-- TEXT SECTION follows --

No Tiger in the tank
Stephen Bartholomeusz, 22 Dec 2009

Pre-marketing documents for the proposed float of Tiger Airways tend to confirm the speculation that Tiger has more than halved the size of its proposed capital raising to about $S200 million ($A160 million). It may struggle even at that level, with institutional investors endeavouring to reconcile optimistic forecasts with Tiger’s current condition and capital requirements.

When Tiger’s March-year financial statements were belatedly filed earlier this month they disclosed that the group had lost more than $S50 million ($A41 million), had negative equity to the tune of $S110 million ($A89 million) and had run down its cash balances from $S33.4 million ($A27 million) to $S13.2 million ($A10.7 million).

It was effectively funding its operations from its forward sales but not growing those forward bookings fast enough to avoid running down its cash reserves.

-- TEXT SECTION concluded --
-- DATA EXCERPTS follows --

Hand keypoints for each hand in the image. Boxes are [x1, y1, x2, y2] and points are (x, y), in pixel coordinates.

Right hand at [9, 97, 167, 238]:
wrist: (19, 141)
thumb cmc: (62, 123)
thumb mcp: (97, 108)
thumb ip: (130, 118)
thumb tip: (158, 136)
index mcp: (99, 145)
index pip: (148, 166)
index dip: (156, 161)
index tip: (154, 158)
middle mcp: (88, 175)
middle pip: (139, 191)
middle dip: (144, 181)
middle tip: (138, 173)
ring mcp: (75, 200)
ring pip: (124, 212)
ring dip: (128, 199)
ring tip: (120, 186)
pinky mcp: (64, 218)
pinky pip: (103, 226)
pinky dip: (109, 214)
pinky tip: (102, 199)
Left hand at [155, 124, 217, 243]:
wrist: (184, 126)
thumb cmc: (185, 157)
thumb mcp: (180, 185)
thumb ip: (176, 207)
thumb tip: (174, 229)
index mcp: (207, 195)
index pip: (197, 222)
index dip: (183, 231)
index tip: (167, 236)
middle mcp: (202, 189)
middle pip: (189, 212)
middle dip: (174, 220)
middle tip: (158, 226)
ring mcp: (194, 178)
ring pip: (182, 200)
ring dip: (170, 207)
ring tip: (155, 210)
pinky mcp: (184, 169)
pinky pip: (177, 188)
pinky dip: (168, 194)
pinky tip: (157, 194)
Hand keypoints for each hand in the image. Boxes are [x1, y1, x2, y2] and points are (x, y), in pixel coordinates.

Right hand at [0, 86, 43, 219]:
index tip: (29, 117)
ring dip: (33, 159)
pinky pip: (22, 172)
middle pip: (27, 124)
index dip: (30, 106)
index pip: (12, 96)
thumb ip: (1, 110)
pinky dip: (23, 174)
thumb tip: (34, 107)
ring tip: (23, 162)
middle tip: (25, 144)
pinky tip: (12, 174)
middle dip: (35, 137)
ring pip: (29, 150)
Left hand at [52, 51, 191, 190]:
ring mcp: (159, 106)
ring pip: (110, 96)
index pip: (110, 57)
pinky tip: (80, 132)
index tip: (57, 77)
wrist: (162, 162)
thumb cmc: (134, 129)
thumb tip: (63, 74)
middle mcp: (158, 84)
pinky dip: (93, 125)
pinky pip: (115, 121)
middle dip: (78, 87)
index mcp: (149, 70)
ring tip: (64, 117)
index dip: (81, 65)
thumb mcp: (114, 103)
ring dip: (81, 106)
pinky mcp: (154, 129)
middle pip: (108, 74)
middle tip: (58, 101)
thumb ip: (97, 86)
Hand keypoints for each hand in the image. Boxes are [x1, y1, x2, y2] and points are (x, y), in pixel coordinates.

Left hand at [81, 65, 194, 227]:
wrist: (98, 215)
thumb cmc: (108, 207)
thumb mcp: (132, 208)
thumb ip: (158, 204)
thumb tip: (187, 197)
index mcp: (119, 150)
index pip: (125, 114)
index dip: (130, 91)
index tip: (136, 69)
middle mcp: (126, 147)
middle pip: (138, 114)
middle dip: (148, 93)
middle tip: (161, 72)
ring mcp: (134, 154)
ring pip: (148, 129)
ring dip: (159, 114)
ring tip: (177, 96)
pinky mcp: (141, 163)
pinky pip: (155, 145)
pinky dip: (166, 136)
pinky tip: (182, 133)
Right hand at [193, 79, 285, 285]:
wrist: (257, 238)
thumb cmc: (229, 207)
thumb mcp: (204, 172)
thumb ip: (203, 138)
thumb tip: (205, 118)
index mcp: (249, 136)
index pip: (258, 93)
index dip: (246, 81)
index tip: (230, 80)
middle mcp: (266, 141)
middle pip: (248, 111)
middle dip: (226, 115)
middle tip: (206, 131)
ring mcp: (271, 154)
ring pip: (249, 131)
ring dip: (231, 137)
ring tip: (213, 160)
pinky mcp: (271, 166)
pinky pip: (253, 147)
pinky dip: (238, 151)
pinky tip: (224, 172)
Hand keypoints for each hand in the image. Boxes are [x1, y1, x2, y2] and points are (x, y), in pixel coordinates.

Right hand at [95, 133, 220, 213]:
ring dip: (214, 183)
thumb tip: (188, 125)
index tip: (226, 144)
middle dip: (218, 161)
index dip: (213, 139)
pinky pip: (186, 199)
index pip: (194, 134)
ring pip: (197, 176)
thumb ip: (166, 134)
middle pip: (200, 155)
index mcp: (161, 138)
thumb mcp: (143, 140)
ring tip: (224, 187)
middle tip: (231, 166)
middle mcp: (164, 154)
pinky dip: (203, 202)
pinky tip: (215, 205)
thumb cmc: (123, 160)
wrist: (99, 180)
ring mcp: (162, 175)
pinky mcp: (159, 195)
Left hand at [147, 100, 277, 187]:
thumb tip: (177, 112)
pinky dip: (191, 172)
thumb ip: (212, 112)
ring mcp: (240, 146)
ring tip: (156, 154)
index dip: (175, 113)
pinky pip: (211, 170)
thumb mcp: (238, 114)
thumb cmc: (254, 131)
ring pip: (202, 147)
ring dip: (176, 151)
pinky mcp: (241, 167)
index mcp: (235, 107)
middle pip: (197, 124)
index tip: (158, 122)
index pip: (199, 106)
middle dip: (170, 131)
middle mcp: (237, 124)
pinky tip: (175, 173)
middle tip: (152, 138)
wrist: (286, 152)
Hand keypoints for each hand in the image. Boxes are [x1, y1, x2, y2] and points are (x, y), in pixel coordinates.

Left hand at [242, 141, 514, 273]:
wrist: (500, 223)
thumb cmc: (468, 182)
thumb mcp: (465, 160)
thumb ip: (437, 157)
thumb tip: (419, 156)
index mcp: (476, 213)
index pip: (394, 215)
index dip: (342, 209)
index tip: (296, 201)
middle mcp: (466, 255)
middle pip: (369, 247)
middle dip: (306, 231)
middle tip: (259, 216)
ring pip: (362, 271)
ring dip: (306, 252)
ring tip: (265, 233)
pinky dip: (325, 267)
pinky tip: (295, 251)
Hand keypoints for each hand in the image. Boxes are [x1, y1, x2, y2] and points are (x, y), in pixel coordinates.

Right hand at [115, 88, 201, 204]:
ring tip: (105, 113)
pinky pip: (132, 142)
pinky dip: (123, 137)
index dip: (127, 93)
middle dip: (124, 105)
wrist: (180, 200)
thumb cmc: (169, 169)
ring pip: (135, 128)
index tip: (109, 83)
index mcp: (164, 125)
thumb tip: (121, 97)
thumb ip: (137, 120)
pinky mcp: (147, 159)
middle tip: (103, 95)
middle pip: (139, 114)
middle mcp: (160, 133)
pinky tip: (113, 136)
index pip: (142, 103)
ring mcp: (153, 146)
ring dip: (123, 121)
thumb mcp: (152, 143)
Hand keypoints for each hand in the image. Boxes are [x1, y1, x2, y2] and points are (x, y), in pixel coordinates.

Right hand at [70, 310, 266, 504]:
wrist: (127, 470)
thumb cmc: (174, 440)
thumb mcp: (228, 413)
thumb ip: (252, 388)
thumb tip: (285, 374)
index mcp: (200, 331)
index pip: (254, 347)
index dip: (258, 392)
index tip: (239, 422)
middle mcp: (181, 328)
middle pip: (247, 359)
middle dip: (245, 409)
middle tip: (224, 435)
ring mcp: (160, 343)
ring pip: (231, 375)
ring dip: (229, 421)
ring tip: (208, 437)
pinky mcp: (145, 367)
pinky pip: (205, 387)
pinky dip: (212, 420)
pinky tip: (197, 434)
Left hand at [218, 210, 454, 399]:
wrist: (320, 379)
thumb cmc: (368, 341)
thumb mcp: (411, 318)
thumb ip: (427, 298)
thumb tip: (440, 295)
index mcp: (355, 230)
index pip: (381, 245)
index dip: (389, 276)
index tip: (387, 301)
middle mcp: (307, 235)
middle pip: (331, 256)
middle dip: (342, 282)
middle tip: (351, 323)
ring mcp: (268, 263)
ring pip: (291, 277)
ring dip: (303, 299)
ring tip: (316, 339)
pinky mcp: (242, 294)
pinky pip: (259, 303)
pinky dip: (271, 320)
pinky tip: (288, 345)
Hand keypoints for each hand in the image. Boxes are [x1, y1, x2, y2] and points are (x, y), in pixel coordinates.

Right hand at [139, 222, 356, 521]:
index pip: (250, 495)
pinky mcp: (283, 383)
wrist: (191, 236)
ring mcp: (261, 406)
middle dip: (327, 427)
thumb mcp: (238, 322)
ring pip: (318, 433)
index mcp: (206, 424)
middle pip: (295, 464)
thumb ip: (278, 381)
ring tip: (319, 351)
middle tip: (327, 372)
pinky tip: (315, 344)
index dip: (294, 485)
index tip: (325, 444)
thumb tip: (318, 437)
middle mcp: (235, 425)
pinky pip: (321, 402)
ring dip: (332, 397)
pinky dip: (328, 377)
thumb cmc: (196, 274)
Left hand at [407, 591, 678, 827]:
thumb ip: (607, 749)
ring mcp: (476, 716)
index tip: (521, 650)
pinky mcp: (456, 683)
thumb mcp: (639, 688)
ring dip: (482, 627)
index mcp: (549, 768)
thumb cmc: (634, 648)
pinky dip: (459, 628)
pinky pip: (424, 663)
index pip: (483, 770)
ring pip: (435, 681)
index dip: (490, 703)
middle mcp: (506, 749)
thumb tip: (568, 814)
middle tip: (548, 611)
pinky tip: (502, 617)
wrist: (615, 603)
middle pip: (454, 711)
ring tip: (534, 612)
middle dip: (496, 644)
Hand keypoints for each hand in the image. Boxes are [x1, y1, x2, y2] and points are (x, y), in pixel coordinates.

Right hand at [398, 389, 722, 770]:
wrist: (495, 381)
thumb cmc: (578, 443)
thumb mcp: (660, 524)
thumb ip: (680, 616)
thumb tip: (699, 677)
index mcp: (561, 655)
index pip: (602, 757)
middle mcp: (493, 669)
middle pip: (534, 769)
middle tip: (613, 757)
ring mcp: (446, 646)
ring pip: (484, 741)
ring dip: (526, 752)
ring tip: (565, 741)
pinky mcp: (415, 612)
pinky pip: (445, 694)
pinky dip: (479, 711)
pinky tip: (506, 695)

-- DATA EXCERPTS concluded --

### EXERCISE
According to the text on the Tiger Airways float, to what amount did Tiger's cash balances fall? The lines are separate material and have no connection to the text.

### EXERCISE RESULT
$S13.2 million ($A10.7 million), down from $S33.4 million ($A27 million).